Many doctors (including my friends at PCMC)are going to be talking about me over the next few days; next Tuesday they will all be meeting together to decide what to do.
They suggested that I may want to look at other centers throughout the country if it is decided that I needs both a heart and a liver.

If you have understood all of that please explain it to me, Everything is up in the air and our lives are in limbo. I hate limbo, I could never bend that low. But now is the time when I need to stretch more than I ever have had to. Patience is a virtue they say, sometimes it is my vice.

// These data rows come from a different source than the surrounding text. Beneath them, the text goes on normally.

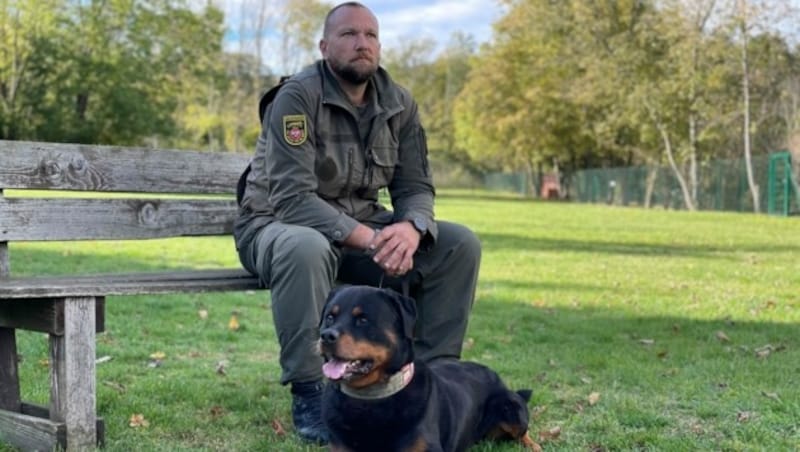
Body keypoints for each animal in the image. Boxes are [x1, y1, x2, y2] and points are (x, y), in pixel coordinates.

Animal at [316, 286, 540, 452]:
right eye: (329, 317)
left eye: (362, 319)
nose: (326, 336)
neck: (370, 399)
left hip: (510, 405)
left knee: (523, 430)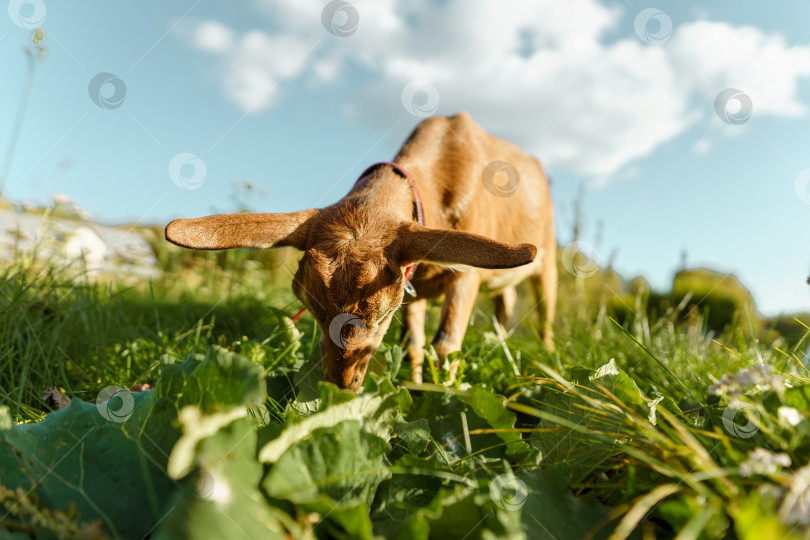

I will of course update when I know what has been decided.

Love
Holly

6 comments:

Sara Ker said...

We continue to pray that the answers will come and peace with them.

The Zenn family said...

I got it! They don't know what they are doing. You, once again, will be paving the way for others...like Matthew. I know it stinks to be the one to have to do the paving but you are so good at it! We too hope and pray that you get answers soon and the strength to keep going.

mikeisha said...

holly holly, I am still praying for you. I am really excited for our get together. I can't wait until next week. Love ya,
Meish

Margaret said...

Holly, We just discovered your blog (with help from your Dad). We now can keep an eye on your incredible journey to a new heart while we are in Africa. We will continue to pray for you that answers will come quickly. We know that the Holy Ghost will bring comfort and peace as you are faced with many difficult decisions. We admire the way you have faced your many trials in your young life. You are an amazing, beautiful person and we love you very much!
Love,Uncle Dave and Aunt Margaret

Lynnette and Paul said...

Oh Holly.....I am so sorry you are on such a roller coaster ride lately with this. I know that you and Paul are different in some ways but you also have a lot of similarities so if it helps I wanted you to know that many of the same risks you are hearing about were the same ones we heard too. Such as the extreme bleeding risk due to scar tissue (and there was a LOT of bleeding but Kaza controlled it very well) and the complications of having a scarred liver from heart failure that messes up your clotting capabilities (this ended up not being too much of a problem and Paul's liver did heal afterwards). This will be no ordinary transplant but it is hopefully a possibility for you :) We will be praying that the best decision will be made in your behalf. Please call if you need to talk. Love you guys!

Babe in Boysland said...

I Just wanted you to know that I'm following all your progress on your blog and that I love you so very much. Hugs to Q too.